Understanding the differences in Foundation Models: Attention, State Space Models, and Recurrent Neural Networks
Jerome Sieber, Carmen Amo Alonso, Alexandre Didier, Melanie N. Zeilinger, Antonio Orvieto
TL;DR
The paper introduces the Dynamical Systems Framework (DSF) to unify attention, State Space Models, and Recurrent Neural Networks as backbone sequence mixers, addressing the quadratic complexity of softmax attention in long contexts. By reformulating all architectures as a linear time-varying recurrence, DSF enables principled theoretical comparisons and reveals how normalization, state expansion, and parameter coupling drive performance differences. The authors provide both analytical results and empirical validations on MQAR, LRA, and WikiText-103, showing, for example, that linear attention can approach softmax performance with sufficient state expansion and proper normalization, while SSMs like S6 benefit from input-dependent normalization and recurrent structure.
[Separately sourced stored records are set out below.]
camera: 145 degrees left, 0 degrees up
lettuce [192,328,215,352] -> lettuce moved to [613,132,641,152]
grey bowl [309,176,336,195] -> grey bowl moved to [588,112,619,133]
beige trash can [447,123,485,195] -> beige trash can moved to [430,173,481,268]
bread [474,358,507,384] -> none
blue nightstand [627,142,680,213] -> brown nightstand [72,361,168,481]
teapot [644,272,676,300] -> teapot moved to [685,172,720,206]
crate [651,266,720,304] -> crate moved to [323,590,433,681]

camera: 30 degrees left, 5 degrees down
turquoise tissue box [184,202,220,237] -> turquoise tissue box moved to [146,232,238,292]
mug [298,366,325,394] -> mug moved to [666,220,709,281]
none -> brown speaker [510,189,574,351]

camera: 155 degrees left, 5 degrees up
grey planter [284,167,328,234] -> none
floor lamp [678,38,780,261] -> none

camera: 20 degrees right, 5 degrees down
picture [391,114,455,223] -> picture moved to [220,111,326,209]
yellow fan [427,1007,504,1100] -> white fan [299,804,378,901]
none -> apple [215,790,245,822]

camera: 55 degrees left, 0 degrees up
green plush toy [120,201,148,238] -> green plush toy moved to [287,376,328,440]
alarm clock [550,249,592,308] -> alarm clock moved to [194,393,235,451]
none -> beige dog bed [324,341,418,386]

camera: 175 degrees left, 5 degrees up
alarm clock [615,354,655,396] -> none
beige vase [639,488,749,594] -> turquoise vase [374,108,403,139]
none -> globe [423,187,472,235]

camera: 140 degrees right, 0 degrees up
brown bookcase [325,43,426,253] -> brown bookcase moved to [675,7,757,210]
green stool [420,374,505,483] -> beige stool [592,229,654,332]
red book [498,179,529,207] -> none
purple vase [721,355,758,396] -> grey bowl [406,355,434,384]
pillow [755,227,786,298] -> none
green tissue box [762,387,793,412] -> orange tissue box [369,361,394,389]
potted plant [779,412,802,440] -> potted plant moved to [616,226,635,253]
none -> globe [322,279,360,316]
The DSF framework thus offers a unified lens to guide the principled development of future hybrid and more scalable foundation models, while also highlighting limitations related to efficiency guarantees and the scope of empirical validation.
Abstract
Softmax attention is the principle backbone of foundation models for various artificial intelligence applications, yet its quadratic complexity in sequence length can limit its inference throughput in long-context settings. To address this challenge, alternative architectures such as linear attention, State Space Models (SSMs), and Recurrent Neural Networks (RNNs) have been considered as more efficient alternatives. While connections between these approaches exist, such models are commonly developed in isolation and there is a lack of theoretical understanding of the shared principles underpinning these architectures and their subtle differences, greatly influencing performance and scalability. In this paper, we introduce the Dynamical Systems Framework (DSF), which allows a principled investigation of all these architectures in a common representation. Our framework facilitates rigorous comparisons, providing new insights on the distinctive characteristics of each model class. For instance, we compare linear attention and selective SSMs, detailing their differences and conditions under which both are equivalent. We also provide principled comparisons between softmax attention and other model classes, discussing the theoretical conditions under which softmax attention can be approximated. Additionally, we substantiate these new insights with empirical validations and mathematical arguments. This shows the DSF's potential to guide the systematic development of future more efficient and scalable foundation models.